Bernstein analysts said Monday that EDP-Energias de Portugal’s integrated business model is set to gain from rising electricity demand in the Iberian Peninsula. The analysts cited electrification efforts, data-center expansion, and emerging green hydrogen projects as structural drivers. Higher power demand, they said, puts a floor under wholesale electricity prices. Bernstein also noted that EDP’s hydropower plants—which have long life cycles and generate high free cash flow—are underappreciated by the market. Shares of EDP rose 0.8% to €4.443.

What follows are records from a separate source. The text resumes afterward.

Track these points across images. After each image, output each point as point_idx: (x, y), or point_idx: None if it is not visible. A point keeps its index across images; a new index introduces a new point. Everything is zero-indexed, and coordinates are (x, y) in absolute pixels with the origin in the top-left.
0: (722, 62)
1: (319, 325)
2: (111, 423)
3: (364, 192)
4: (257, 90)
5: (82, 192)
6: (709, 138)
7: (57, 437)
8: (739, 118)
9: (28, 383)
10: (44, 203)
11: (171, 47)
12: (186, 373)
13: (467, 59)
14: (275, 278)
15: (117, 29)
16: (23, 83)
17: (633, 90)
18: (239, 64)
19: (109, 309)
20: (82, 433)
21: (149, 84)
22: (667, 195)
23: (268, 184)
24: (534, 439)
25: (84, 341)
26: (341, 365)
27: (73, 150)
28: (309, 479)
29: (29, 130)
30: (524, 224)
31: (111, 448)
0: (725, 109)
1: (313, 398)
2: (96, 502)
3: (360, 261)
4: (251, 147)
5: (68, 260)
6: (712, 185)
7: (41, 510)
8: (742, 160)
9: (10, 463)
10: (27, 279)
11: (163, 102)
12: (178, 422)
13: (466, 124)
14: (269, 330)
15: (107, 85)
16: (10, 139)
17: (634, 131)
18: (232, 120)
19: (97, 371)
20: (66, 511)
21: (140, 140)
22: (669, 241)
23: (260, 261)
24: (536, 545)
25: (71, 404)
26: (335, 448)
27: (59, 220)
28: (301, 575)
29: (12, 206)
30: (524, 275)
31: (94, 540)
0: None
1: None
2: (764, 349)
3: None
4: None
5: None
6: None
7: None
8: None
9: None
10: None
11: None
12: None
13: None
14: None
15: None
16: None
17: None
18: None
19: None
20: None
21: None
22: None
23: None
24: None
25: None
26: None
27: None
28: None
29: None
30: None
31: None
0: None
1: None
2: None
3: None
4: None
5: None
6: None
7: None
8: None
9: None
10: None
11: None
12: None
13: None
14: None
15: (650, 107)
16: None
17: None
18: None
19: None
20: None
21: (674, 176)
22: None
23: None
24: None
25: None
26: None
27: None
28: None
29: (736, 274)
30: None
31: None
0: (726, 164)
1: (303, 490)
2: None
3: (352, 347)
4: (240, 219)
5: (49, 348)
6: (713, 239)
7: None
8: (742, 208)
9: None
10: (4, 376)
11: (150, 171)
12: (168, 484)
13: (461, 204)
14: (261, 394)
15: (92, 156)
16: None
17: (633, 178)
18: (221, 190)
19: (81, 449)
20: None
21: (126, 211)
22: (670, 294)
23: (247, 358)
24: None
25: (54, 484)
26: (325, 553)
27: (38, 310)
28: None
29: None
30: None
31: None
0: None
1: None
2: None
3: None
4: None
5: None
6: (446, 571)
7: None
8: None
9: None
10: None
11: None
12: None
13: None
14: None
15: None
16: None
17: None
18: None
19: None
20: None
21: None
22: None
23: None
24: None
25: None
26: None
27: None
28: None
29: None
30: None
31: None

Baader Helvea analyst Frederic Lorec said Austrian oil-and-gas firm OMV will benefit from elevated energy prices, which the company can use to fund a transformation of its chemicals division. Baader Helvea raised its price target on OMV, citing stronger commodity prices, and revised its 2026 earnings-per-share forecast upward to €6.53 from €6.44. For 2027, however, Baader Helvea lowered its EPS estimate to €5.46 from €6.66. OMV shares traded 0.2% higher at €56.
Macquarie upgraded its rating on Karoon Energy to neutral from underperform following a 30% decline in the stock since June 11. The brokerage noted that Friday’s closing price of A$1.44 was below its A$1.50 per-share target. Macquarie said Karoon’s stock now implies an oil price of US$69.60 per barrel, down from US$74.00 on June 16. The share-price fall followed the U.S.-Iran peace deal. “Oil price leverage is significant for Karoon,” Macquarie said, but added that it believes the market has appropriately priced in crude weakness. Macquarie said it plans to review its outlook for Karoon once production at its Bauna oil field in Brazil resumes and can be observed. The brokerage also noted that the lengthy delay to recovery at Karoon’s Who Dat operation in the Gulf of Mexico remains an overhang.